Am Tag nach der harten Königsetappe beim Carpathian MTB Epic ging es mir körperlich überraschend gut: ich hatte keine Schmerzen, im Gegensatz zur ersten Etappe, und daher auch keine Bedenken, dass ich die Etappe eventuell nicht überleben könnte. Außerdem war es heute relativ flach mit nur 2500 zu fahrenden Höhenmetern. Und das Beste überhaupt: Der Streckenchef hatte beim abendlichen Briefing für die heutige Stage von keiner Tragepassage gesprochen.

Carpathian Epic 2018 Etappenrennen

Von daher war ich am Start zur dritten und letzten Etappe relativ relaxt. In der ersten Phase des Rennens ging es gleich in Cross-Country-Manier mit hohem Tempo in welligem Gelände los. Ich kämpfte auf Position 15 um den Anschluss an die Spitzengruppe. In dieser Phase musste ich ziemlich investieren, da sich in meiner Gruppe niemand an der Führungsarbeit beteiligen wollte. So erreichte ich die erste Feedzone, in der ich noch nichts aufnahm und stattdessen gleich in die erste geniale Abfahrt ging. In den darauffolgenden 800-Höhenmeter-Anstieg ballerten wir zu viert rein. Nach dem ersten Drittel platzte ein Fahrer weg, nach gut der Hälfte musste ich die beiden anderen ziehen lassen – meine Führungsarbeit hatte ganz schön Körner gekostet. Ich entschied, nun alleine konzentriert mein Tempo zu fahren und Kräfte für den letzten Anstieg zu sammeln. So kam ich gut voran und erreichte die zweite Feedzone, wo ich mich kurz verpflegte.
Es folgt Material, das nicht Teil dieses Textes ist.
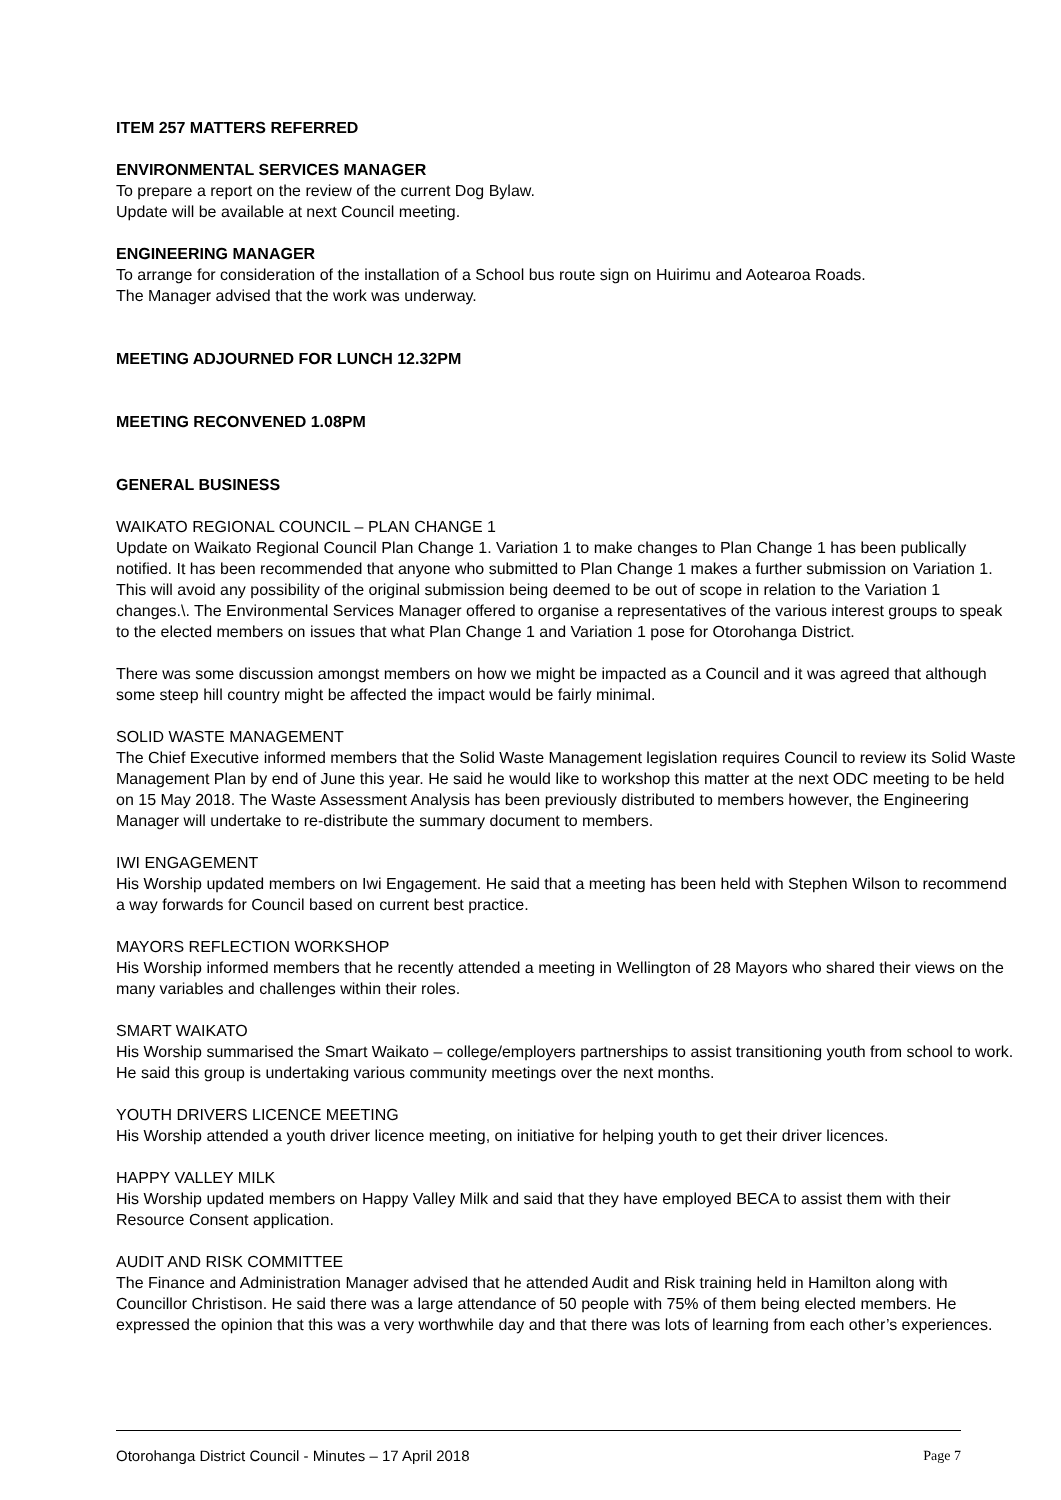ITEM 257 MATTERS REFERRED
ENVIRONMENTAL SERVICES MANAGER
To prepare a report on the review of the current Dog Bylaw.
Update will be available at next Council meeting.
ENGINEERING MANAGER
To arrange for consideration of the installation of a School bus route sign on Huirimu and Aotearoa Roads.
The Manager advised that the work was underway.
MEETING ADJOURNED FOR LUNCH 12.32PM
MEETING RECONVENED 1.08PM
GENERAL BUSINESS
WAIKATO REGIONAL COUNCIL – PLAN CHANGE 1
Update on Waikato Regional Council Plan Change 1. Variation 1 to make changes to Plan Change 1 has been publically notified. It has been recommended that anyone who submitted to Plan Change 1 makes a further submission on Variation 1. This will avoid any possibility of the original submission being deemed to be out of scope in relation to the Variation 1 changes.\. The Environmental Services Manager offered to organise a representatives of the various interest groups to speak to the elected members on issues that what Plan Change 1 and Variation 1 pose for Otorohanga District.
There was some discussion amongst members on how we might be impacted as a Council and it was agreed that although some steep hill country might be affected the impact would be fairly minimal.
SOLID WASTE MANAGEMENT
The Chief Executive informed members that the Solid Waste Management legislation requires Council to review its Solid Waste Management Plan by end of June this year. He said he would like to workshop this matter at the next ODC meeting to be held on 15 May 2018. The Waste Assessment Analysis has been previously distributed to members however, the Engineering Manager will undertake to re-distribute the summary document to members.
IWI ENGAGEMENT
His Worship updated members on Iwi Engagement. He said that a meeting has been held with Stephen Wilson to recommend a way forwards for Council based on current best practice.
MAYORS REFLECTION WORKSHOP
His Worship informed members that he recently attended a meeting in Wellington of 28 Mayors who shared their views on the many variables and challenges within their roles.
SMART WAIKATO
His Worship summarised the Smart Waikato – college/employers partnerships to assist transitioning youth from school to work. He said this group is undertaking various community meetings over the next months.
YOUTH DRIVERS LICENCE MEETING
His Worship attended a youth driver licence meeting, on initiative for helping youth to get their driver licences.
HAPPY VALLEY MILK
His Worship updated members on Happy Valley Milk and said that they have employed BECA to assist them with their Resource Consent application.
AUDIT AND RISK COMMITTEE
The Finance and Administration Manager advised that he attended Audit and Risk training held in Hamilton along with Councillor Christison. He said there was a large attendance of 50 people with 75% of them being elected members. He expressed the opinion that this was a very worthwhile day and that there was lots of learning from each other’s experiences.
Otorohanga District Council - Minutes – 17 April 2018 Page 7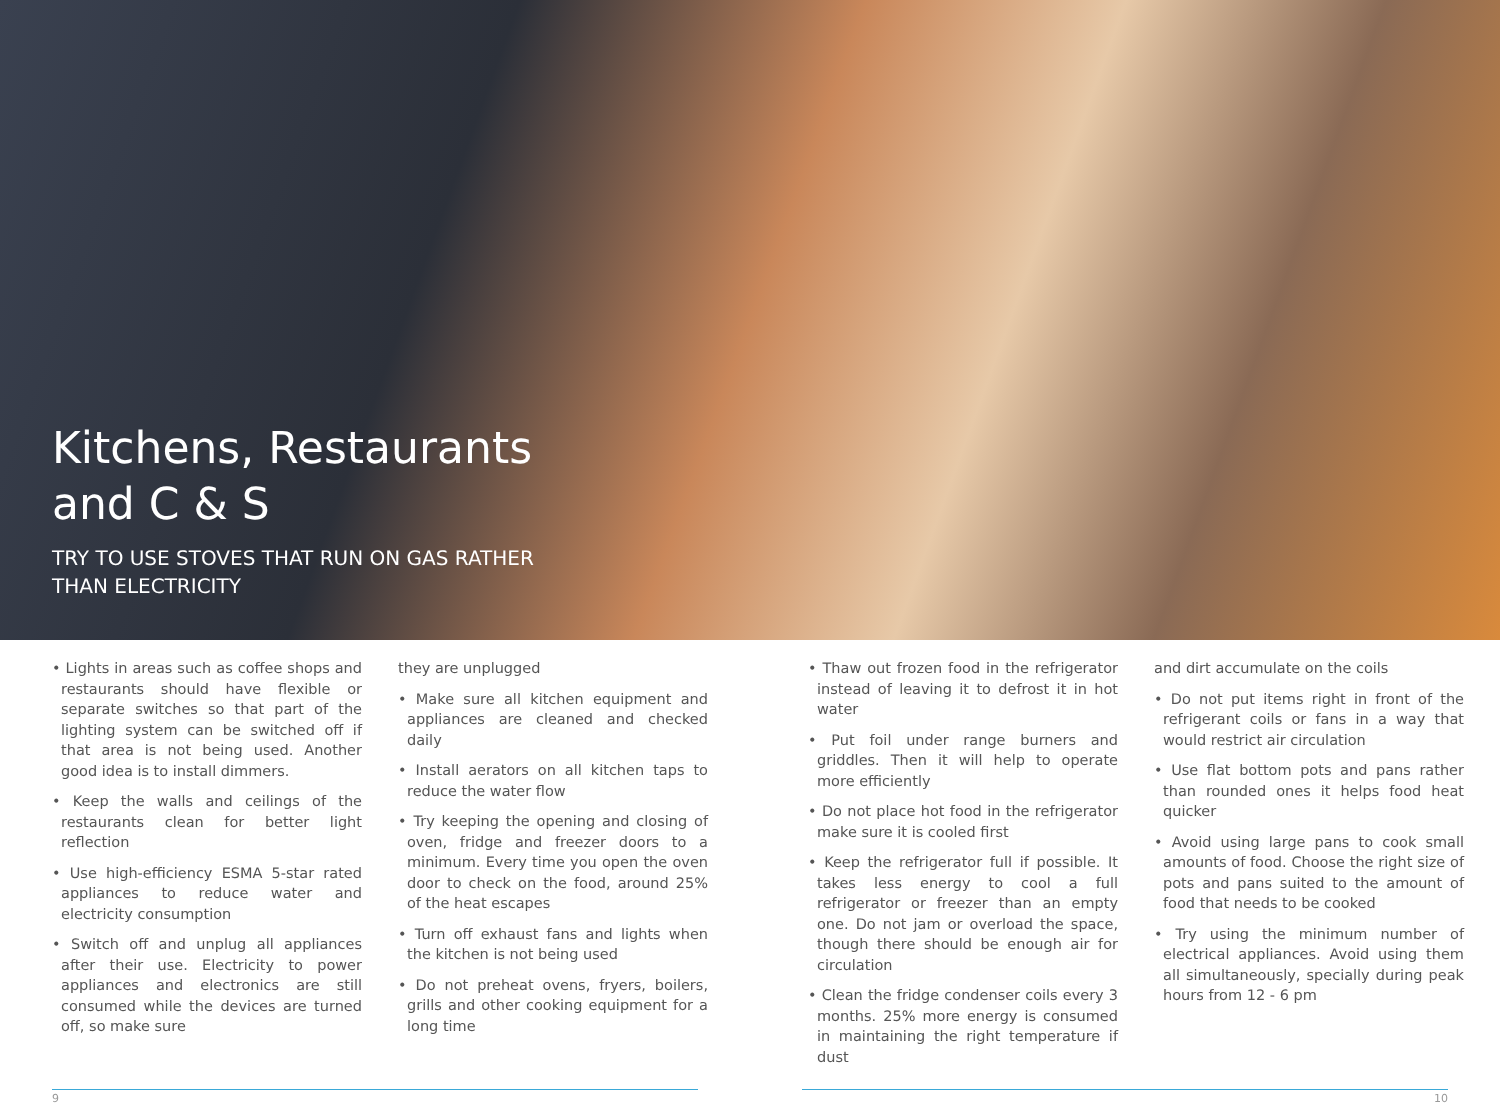Kitchens, Restaurants
and C & S
TRY TO USE STOVES THAT RUN ON GAS RATHER
THAN ELECTRICITY
• Lights in areas such as coffee shops and restaurants should have flexible or separate switches so that part of the lighting system can be switched off if that area is not being used. Another good idea is to install dimmers.
• Keep the walls and ceilings of the restaurants clean for better light reflection
• Use high-efficiency ESMA 5-star rated appliances to reduce water and electricity consumption
• Switch off and unplug all appliances after their use. Electricity to power appliances and electronics are still consumed while the devices are turned off, so make sure
they are unplugged
• Make sure all kitchen equipment and appliances are cleaned and checked daily
• Install aerators on all kitchen taps to reduce the water flow
• Try keeping the opening and closing of oven, fridge and freezer doors to a minimum. Every time you open the oven door to check on the food, around 25% of the heat escapes
• Turn off exhaust fans and lights when the kitchen is not being used
• Do not preheat ovens, fryers, boilers, grills and other cooking equipment for a long time
• Thaw out frozen food in the refrigerator instead of leaving it to defrost it in hot water
• Put foil under range burners and griddles. Then it will help to operate more efficiently
• Do not place hot food in the refrigerator make sure it is cooled first
• Keep the refrigerator full if possible. It takes less energy to cool a full refrigerator or freezer than an empty one. Do not jam or overload the space, though there should be enough air for circulation
• Clean the fridge condenser coils every 3 months. 25% more energy is consumed in maintaining the right temperature if dust
and dirt accumulate on the coils
• Do not put items right in front of the refrigerant coils or fans in a way that would restrict air circulation
• Use flat bottom pots and pans rather than rounded ones it helps food heat quicker
• Avoid using large pans to cook small amounts of food. Choose the right size of pots and pans suited to the amount of food that needs to be cooked
• Try using the minimum number of electrical appliances. Avoid using them all simultaneously, specially during peak hours from 12 - 6 pm
9 10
Carpathian Epic 2018 Etappenrennen

Carpathian Epic 2018 Etappenrennen

In welligem Profil ging es an einem Bachbett entlang und dann in den Downhill hinein, der nochmal ordentlich Spaß machte. So erreichte ich den letzten 15-Kilometer-Anstieg, der mit 800 Höhenmetern aufwartete, und den ich in Teilen schon von der gestrigen Etappe kannte. Den hatte ich mir zurechtgelegt, um nochmal zu attackieren. Mit hohem Tempo fuhr ich in den Anstieg, fühlte mich richtig gut und konnte so zu zwei Fahrern aufschließen, die ich dann auf den letzten Höhenmetern noch einsammeln konnte. So erreichte ich auf Platz 20 das Ziel.
In der Gesamtwertung finishte ich nach vier harten Tagen auf Platz 16. Damit bin ich mehr als zufrieden in meinem ersten Etappenrennen!

Carpathian Epic 2018 Etappenrennen

Mein Fazit zum Carpathian MTB Epic

Ursprünglich bin ich nach Rumänien gefahren, um erste Erfahrungen bei einem Etappenrennen in einem eventuell nicht ganz so stark besetzten Fahrerfeld zu sammeln. Warum also nicht in den Karpaten, die für Naturliebhaber ja schon seit längerem ein Tipp sind? Am Start stand jedoch ein hochklassiges Feld: ehemalige Europameister im Marathon, diverse Marathon-Landesmeister sowie einige Teilnehmer der Cape Epic. Alle, mit denen ich gesprochen habe, sagten denselben Satz: „Wenn du das überlebt hast, kannst du jedes Etappenrennen fahren!“
Scheinbar sind nicht alle Etappenrennen derart steil, verblockt und mit Tragepassagen gespickt. Auch die sehr technischen Downhills zeichnen das Carpathian MTB Epic wohl aus.
Den rumänischen Veranstaltern haben alle Profis, mit denen ich gesprochen habe, ein großes Lob ausgesprochen: Es war eine top organisierte Veranstaltung! Das alles macht mich nochmal zufriedener, als ich es eh schon bin: ich konnte die vier Tage konditionell durchziehen, hatte keinen technischen Defekt und durch meine gute Platzierung darf ich noch 15 Weltranglistenpunkte mit nach Hause nehmen.

Carpathian Epic 2018 Etappenrennen

Als Bike-Revier sind die Karpaten auf jeden Fall zu empfehlen, man kann es ja auch gemütlicher angehen lassen. Jetzt freue ich mich aber erst einmal auf ein paar Tage Ruhe mit ganz viel frischem Salat und ohne Kohlenhydrate!